Учитывая, что дело происходило за три с лишним десятка лет до появления прекрасного фильма Феллини, надо отдать должное моему другу Акопу — название он придумал отличное.

Заведение помещалось на улице, ведущей к реке, в палисаднике, освещенном цветными электрическими лампочками, подвешенными к ветвям раскидистых, приземистых, будто осевших на задние ноги яблоневых и грушевых деревьев.

В глубине палисадника стоял выбеленный известкой одноэтажный кирпичный, тоже приземистый, дом с окнами, прикрытыми снаружи ставнями на железных засовах. Типичный для Краснодара зажиточный мещански уютный особнячок.

Столики, расставленные в палисаднике, были застланы белыми скатертями и украшены вазами с букетами махровых разноцветных астр. Только два из них были заняты. О заведении в городе еще не знали…

Мы с Акопом сели за столик под старой грушей с синим лампионом на ней.

Появилась страшенной толщины женщина в кокетливом кружевном белом фартучке. На голове ее в черных с проседью волосах белой бабочкой капустницей сидела наколка, как у дореволюционной горничной из хорошего дома. У нее было грубое, чувственное лицо мелодраматической злодейки, с правильными, даже красивыми чертами.

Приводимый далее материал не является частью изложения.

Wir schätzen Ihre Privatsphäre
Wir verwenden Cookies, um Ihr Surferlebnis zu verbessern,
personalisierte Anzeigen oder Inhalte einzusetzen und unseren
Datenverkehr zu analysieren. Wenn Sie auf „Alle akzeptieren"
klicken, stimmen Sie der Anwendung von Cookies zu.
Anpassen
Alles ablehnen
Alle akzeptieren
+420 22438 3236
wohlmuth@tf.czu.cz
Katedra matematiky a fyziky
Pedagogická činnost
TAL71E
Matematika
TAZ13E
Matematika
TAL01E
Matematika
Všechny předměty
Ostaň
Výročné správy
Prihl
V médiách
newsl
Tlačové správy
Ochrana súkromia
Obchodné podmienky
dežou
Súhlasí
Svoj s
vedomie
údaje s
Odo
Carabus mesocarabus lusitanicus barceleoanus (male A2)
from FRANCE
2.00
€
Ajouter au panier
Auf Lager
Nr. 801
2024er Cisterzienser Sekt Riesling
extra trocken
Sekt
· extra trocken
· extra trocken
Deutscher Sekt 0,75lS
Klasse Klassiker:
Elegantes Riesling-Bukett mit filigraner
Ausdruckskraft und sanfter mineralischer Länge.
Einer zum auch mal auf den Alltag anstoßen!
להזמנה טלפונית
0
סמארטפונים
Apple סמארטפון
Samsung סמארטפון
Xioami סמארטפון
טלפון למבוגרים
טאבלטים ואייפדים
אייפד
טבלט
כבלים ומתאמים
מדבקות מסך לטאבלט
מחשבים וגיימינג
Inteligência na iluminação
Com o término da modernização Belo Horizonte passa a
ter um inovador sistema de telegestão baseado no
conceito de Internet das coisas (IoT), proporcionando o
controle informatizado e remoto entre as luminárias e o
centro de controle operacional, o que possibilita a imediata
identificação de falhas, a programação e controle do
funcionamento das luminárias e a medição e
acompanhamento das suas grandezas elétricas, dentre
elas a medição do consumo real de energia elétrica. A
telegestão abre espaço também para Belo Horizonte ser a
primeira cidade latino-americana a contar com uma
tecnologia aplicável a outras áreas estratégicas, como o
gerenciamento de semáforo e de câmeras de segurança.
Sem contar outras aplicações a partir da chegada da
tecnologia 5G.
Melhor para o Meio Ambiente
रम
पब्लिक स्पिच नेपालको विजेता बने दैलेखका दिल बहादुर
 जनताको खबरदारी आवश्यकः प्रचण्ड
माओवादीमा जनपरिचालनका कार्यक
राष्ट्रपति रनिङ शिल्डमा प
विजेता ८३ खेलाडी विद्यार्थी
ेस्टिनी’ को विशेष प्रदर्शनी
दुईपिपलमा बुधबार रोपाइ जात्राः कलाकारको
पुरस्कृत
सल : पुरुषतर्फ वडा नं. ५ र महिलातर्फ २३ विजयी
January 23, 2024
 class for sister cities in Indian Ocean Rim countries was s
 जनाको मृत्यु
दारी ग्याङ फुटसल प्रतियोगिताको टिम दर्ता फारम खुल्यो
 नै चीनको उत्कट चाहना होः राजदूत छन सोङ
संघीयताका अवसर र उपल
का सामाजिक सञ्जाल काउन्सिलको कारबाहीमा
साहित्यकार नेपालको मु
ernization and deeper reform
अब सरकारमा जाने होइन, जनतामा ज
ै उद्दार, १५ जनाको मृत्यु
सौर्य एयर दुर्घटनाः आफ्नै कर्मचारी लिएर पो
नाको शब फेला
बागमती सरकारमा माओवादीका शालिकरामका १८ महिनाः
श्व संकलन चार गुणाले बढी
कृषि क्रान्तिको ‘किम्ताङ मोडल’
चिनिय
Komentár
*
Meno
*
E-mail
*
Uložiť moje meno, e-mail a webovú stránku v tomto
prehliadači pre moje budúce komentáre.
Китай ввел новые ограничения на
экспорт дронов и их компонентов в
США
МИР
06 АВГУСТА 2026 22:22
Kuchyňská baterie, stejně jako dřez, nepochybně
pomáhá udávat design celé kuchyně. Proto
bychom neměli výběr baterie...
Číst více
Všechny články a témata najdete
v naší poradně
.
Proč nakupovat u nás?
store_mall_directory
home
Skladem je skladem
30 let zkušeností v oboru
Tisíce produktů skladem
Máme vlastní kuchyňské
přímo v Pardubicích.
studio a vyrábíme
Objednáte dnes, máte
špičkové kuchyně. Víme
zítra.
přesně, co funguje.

В ушах бриллиантовые сережки.

Она подошла к нашему столику:

— Чем вас угостить, молодые люди?

— Пломбиром! — сказал Акоп, заранее облизываясь.

— И, конечно, лимонадом! — добавил я.

Толстуха мило улыбнулась.

— Будет вам и белка, будет и свисток!..

Она уплыла в дом, покачивая своими чудовищными бедрами, и вдруг из дома в палисадник вышел… Амосин! Да, это был он! В щегольской, кремового цвета рубахе навыпуск, с пояском, в легких серых брючках, в желтых сандалиях. Он прошелся по палисаднику, по-хозяйски оглядывая его убранство. Вывинтил из патрона перегоревший лампион, сунул его в карман брюк. Он мало изменился, вот разве что только ходил он теперь не щегольски размашисто, как тигр, а мягко и осторожно, как выпущенный на прогулку по нужде домашний кот.

Амосин бросил на нас безучастный взгляд и, видимо, не узнал меня.

Он явно кого-то ждал — сел за свободный столик поближе к входной калитке, достал из серебряного портсигара папиросу, закурил.

— Что с тобой? — спросил Акоп, заметив мое волнение.

— Потом расскажу. Приглядись к этому типу.

Толстуха принесла отличный пломбир и ледяную бутылку лимонада — именно пузатенькую и именно с пробкой в сетке. Она вылетела из горлышка с дразнящим воображение хлопком, и над бутылочкой возник симпатичный душистый дымок.

Мы ели пломбир, пили лимонад и наблюдали за Амосиным. Вот он увидел кого-то и поспешно поднялся из-за столика. И тут я едва удержался от возгласа удивления: в палисадник вошел тот худой, узколицый сумрачный брюнет, который два года назад не позволил Амосину «спрятать» меня в «подвал». Он был в приличном темно-синем коверкотовом костюме, в белой сорочке с галстуком.